To better understand the expression of ESAT-6 cluster 3 genes, it was important to verify whether internal promoters appear within this region; in both organisms, the presence of promoter upstream of msmeg0620 and rv0287 coding regions suggests that gene expression within ESAT-6 gene cluster could be differential. To better define the effect of each promoter on overall esx gene regulation, we compared msmeg0615 and msmeg0620 expression in varying conditions by means of relative quantitative PCR. As an internal control to normalize loaded RNA we used sigA, which encodes the mycobacterial major sigma factor [27,19]. sigA is widely used as a standard in qPCR because its expression is constitutive in various growth phases and under differing stress conditions. An approximate 3-fold decrease in sigA transcript was reported in M. tuberculosis during the stationary growth phase [28]; these data do not seem to affect our results significantly, as we observed increased repression of this promoter in the stationary phase.
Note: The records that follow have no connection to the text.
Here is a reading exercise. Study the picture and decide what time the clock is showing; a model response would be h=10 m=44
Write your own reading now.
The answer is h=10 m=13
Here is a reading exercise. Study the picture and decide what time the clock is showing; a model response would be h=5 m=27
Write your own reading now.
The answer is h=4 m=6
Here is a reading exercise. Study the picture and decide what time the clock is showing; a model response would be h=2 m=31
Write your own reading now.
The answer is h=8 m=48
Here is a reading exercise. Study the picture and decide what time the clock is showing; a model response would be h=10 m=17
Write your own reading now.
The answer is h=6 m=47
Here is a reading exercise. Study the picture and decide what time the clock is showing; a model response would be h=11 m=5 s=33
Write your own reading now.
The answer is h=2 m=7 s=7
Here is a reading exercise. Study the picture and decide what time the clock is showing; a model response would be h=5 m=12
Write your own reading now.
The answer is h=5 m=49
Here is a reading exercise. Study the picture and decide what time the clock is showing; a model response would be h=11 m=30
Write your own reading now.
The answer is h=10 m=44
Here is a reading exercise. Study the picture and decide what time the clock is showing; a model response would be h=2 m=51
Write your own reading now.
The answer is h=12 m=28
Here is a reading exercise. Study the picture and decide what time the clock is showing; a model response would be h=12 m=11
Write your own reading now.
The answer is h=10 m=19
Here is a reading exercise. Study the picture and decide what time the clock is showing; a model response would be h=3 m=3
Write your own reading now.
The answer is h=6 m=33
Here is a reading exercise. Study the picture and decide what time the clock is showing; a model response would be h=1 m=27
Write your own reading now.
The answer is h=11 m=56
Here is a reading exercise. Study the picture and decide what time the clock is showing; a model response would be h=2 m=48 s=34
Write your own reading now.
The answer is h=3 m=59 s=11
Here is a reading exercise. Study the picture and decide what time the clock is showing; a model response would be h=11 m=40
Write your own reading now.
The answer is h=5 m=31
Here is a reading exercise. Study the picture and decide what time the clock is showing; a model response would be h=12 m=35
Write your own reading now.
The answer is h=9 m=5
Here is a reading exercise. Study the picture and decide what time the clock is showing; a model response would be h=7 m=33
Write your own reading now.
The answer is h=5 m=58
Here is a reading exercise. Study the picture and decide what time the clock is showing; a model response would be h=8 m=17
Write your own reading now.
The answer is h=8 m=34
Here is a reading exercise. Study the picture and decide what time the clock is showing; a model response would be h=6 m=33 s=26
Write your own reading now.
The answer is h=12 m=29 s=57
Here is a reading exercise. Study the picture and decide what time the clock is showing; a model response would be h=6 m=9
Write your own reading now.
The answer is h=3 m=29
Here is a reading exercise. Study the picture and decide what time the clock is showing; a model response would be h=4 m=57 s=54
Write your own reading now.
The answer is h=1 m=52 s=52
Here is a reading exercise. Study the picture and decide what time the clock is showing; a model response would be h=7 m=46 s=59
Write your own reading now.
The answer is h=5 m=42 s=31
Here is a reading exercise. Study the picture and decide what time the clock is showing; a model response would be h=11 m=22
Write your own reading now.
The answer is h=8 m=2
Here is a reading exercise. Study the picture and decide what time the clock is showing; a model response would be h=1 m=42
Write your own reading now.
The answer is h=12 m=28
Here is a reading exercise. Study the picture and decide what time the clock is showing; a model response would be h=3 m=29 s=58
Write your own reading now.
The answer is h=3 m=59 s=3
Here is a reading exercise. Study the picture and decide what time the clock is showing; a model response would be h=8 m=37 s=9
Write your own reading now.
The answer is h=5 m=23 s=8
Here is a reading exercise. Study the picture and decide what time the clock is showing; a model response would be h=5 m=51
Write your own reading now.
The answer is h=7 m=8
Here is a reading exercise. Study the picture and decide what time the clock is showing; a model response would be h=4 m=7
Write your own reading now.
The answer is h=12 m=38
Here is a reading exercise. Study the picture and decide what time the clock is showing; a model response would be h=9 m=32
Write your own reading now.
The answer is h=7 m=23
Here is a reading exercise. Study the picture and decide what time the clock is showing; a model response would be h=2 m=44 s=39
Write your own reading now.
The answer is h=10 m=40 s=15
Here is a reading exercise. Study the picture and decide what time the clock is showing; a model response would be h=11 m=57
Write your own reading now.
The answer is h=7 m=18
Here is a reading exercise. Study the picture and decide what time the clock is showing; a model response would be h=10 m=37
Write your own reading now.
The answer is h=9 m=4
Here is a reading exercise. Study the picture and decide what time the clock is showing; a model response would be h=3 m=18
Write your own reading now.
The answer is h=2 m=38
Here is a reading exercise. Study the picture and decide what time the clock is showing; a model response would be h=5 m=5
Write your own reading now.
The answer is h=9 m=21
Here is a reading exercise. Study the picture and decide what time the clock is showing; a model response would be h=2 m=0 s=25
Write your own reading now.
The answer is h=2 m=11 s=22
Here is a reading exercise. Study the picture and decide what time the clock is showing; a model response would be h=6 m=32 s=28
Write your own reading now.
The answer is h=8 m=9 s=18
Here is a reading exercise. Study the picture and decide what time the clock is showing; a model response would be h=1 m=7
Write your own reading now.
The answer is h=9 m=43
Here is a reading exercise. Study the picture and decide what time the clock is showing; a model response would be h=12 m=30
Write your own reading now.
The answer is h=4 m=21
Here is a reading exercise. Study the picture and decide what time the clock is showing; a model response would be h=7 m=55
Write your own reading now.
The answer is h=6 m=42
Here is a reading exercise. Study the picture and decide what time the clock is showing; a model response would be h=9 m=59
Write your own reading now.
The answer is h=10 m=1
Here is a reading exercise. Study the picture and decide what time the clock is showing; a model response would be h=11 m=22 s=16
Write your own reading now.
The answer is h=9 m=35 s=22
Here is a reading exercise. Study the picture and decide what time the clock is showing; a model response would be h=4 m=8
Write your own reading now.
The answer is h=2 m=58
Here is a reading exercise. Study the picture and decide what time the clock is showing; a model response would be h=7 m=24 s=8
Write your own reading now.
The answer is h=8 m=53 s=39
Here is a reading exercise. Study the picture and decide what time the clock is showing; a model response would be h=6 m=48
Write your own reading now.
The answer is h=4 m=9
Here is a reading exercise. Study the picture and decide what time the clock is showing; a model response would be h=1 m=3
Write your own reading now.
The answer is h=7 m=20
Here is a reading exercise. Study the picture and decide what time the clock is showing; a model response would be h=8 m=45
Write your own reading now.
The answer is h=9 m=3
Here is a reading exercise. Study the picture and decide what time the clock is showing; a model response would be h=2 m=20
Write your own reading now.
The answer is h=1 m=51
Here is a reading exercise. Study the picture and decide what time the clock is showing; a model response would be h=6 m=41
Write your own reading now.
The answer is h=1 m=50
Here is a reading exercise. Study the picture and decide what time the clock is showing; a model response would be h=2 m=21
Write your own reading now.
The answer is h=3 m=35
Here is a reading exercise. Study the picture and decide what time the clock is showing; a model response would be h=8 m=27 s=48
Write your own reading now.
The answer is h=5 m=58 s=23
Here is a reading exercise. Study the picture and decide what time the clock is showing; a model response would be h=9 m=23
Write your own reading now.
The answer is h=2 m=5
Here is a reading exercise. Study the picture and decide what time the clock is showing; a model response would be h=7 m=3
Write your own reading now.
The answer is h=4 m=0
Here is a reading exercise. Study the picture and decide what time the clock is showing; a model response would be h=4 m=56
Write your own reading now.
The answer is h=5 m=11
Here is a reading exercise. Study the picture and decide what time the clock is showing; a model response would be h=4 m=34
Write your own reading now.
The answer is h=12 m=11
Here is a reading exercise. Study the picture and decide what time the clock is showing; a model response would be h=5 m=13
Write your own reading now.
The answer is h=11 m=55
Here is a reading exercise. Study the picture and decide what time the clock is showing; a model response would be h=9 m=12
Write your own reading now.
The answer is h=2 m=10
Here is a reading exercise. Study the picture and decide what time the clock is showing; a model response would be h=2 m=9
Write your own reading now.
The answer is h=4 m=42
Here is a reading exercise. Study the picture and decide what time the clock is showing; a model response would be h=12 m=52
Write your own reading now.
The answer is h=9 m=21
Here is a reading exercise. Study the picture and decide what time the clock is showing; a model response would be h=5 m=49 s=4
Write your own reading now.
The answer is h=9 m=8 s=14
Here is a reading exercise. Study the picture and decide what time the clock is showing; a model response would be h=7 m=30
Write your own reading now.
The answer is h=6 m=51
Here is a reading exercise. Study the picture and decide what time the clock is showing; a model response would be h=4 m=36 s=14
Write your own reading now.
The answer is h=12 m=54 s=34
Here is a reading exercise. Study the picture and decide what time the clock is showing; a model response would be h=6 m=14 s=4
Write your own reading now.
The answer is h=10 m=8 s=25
The expression of msmeg0615 and msmeg0620 genes is essentially similar; they appear to be repressed in most of the tested conditions, with the exception of acid stress (pH 4.2). These data suggest the presence of two transcriptional units: the first, regulated by pr1 (msmeg0615 promoter), encompasses the whole cluster, while the second, regulated by pr2, includes the msmeg0620 downstream genes. Although previous studies [16] noted the coordination of all genes expression within cluster 3 under Zur regulation, divergence between rv0282 and rv0287 induction levels under acid stress and the appearance of an internal promoter also suggest that two overlapping transcriptional units exist.
As regards the hypothetical role of the CFP-10/ESAT-6 complex in escaping from the phagosomal compartment of professional phagocytic cells [29,30], the finding of cluster 3 gene induction in acidic pH condition is surely noteworthy. Acidification may indeed be a signal for the induction of genes needed in phagosome survival.
A previous transcriptional analysis by means of microarray failed in the identification of rv0282 and rv0287 among M. tuberculosis genes induced under acid stress [31]. This discordance could be explained with different sensitivity of the methodologies used in these investigations.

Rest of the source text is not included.